:: TEXT ::

::::::::

Wireless NES Controller

NES1

This project is a modified wireless NES controller which is USB compatible with windows. It has the modern functionality of today’s controllers but the look and feel of the original classic.

Note: Even though this project has long been officially retired, I am still actively working to update this page and it’s documentation.  Please pardon the mess.

Acknowledgements
This project features work or was inspired by work from the following individuals:
Dean Cameron | LUFA USB Stack
Darran Hunt | Arduino Hacking Blog
Mark Feldman | ppl-pilot.com
Ryan97128 | Nintendo Controller MP3, Version 2.0
Mike McCauley | Virtual Wire Library

Project Source Code
Link | (Github)

WIRELESS NES Controller Schematic

Problem Space
Nowadays, anyone can buy  a wireless or Bluetooth video game controller for their computer and play old school video games using an emulator. But I prefer the feel of the original NES controller when playing all those classic games because it helps bring back a sense of nostalgia each time I play. At the same time, I have grown accustomed to the wireless features of today’s controllers and find going back to having a ridiculous controller cable draped across the living room a hassle. From a historical perspective, there actually were a few wireless NES controllers that were mass produced during Nintendo’s heyday, but many if not all of those solutions were based on infrared transmission technology, and likewise suffered from the same line of sight and interference issues your television remote does. This issue made games nearly unplayable, and is the reason those controllers were never a big hit. This project is my attempt at to fix that problem from years ago by giving the original NES controller a modern wireless upgrade. Additionally, this project would become an important step in my journey toward understanding electricity and what programming was all about. Roughly a year later, I had a modified classic NES controller in my hands which is wireless, rechargeable and USB compatible. Completing this project is part of what inspired me to go back to school and become an engineer.

::::::::

:: INFORMATION SUPPLIED ::
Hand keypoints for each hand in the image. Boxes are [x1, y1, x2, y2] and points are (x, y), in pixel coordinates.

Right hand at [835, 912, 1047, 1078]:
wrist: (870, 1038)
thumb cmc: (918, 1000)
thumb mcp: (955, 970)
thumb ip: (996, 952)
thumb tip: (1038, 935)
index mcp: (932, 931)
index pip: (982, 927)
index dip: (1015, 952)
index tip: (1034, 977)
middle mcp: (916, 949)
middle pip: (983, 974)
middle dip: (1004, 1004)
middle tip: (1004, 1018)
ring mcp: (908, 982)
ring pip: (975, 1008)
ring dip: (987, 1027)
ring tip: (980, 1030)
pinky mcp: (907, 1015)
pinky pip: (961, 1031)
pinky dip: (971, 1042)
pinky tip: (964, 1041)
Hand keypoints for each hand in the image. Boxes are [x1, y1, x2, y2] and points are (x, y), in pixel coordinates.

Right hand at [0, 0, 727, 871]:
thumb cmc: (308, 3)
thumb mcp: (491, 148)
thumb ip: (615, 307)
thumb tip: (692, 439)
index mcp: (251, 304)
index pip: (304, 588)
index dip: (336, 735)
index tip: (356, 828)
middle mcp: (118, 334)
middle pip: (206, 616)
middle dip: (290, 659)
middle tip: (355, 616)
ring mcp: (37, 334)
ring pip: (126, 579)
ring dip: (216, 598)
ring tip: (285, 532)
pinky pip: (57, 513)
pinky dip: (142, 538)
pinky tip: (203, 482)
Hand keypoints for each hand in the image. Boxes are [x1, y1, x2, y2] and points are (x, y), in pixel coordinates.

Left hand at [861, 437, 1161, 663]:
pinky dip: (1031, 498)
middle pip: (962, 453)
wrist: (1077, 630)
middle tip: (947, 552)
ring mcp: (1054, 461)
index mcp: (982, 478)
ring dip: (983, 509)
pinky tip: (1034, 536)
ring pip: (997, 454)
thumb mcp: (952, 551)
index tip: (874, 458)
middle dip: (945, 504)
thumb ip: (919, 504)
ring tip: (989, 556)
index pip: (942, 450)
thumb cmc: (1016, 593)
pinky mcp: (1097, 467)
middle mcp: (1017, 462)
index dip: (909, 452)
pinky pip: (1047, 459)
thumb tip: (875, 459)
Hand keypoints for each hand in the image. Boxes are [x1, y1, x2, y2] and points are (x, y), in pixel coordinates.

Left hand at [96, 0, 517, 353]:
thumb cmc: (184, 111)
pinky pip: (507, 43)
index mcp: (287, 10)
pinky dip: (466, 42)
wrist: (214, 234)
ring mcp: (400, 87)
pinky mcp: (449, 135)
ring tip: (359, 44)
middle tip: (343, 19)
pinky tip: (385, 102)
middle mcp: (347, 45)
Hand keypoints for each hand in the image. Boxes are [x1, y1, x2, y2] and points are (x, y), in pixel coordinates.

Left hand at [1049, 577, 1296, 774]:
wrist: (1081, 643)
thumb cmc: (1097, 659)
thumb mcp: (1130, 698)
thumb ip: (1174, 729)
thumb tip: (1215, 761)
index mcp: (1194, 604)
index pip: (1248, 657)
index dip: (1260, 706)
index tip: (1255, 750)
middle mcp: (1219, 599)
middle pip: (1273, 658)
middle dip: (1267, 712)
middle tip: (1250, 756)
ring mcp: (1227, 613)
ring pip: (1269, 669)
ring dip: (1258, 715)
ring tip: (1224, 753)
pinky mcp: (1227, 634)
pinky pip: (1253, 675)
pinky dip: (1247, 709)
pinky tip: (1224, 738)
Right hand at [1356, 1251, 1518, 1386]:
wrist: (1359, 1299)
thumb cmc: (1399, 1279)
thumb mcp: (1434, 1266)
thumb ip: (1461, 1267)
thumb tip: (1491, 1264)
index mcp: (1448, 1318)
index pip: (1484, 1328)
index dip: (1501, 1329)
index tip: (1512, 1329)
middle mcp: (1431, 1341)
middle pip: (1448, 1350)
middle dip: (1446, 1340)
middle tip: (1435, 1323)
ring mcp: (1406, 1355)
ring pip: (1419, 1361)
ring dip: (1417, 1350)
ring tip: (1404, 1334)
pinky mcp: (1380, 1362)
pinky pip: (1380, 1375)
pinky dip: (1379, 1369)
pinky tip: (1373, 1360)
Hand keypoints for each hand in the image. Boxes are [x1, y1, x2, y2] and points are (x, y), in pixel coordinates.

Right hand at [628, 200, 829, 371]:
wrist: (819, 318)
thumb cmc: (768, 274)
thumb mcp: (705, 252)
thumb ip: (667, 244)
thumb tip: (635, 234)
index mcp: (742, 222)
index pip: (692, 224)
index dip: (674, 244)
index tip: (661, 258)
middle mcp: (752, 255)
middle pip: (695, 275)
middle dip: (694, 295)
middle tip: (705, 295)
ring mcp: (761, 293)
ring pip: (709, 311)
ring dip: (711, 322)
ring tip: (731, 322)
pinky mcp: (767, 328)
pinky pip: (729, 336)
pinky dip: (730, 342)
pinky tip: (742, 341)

::::::::

:: WHAT TO DO ::
• A. According to the wireless NES controller text, what transmission technology were the mass-produced wireless NES controllers from Nintendo's heyday based on?
• B. Write the next part of the wireless NES controller text, starting after its final sentence.
The entries that come after the text are separate material and have no connection to it.

:: REPLIES ::
• A. They were based on infrared transmission technology.

• B.
Basic Features:

  • The NES controller transmitter contains an atmel328p IC running the Arduino bootloader.
  • Light up “Nintendo” logo w/ custom wakeup, sleep, low battery, shutdown, and startup LED effects.
  • Internal 3.7V IPod Nano Lipo battery (boosted to 5V).
  • Sleep mode after inactivity (with LED warning pulse).
  • Wake from sleep on button press.
  • Transmitter can be easily modified to work with other controller protocols  (SNES, ATARI, etc.)
  • Physical On/Off switch
  • 2.5mm barrel jack for insertion of a polarized charging cable.
  • 4-wire JST connector for quick controller firmware updates.
  • Uses an RF Link 315Mhz receiver and transmitter pair running at 4800 baud.
  • The Base-Receiver is an Arduino Uno with the Atmel 8U2 flashed with custom firmware to appear as an HID joystick in windows.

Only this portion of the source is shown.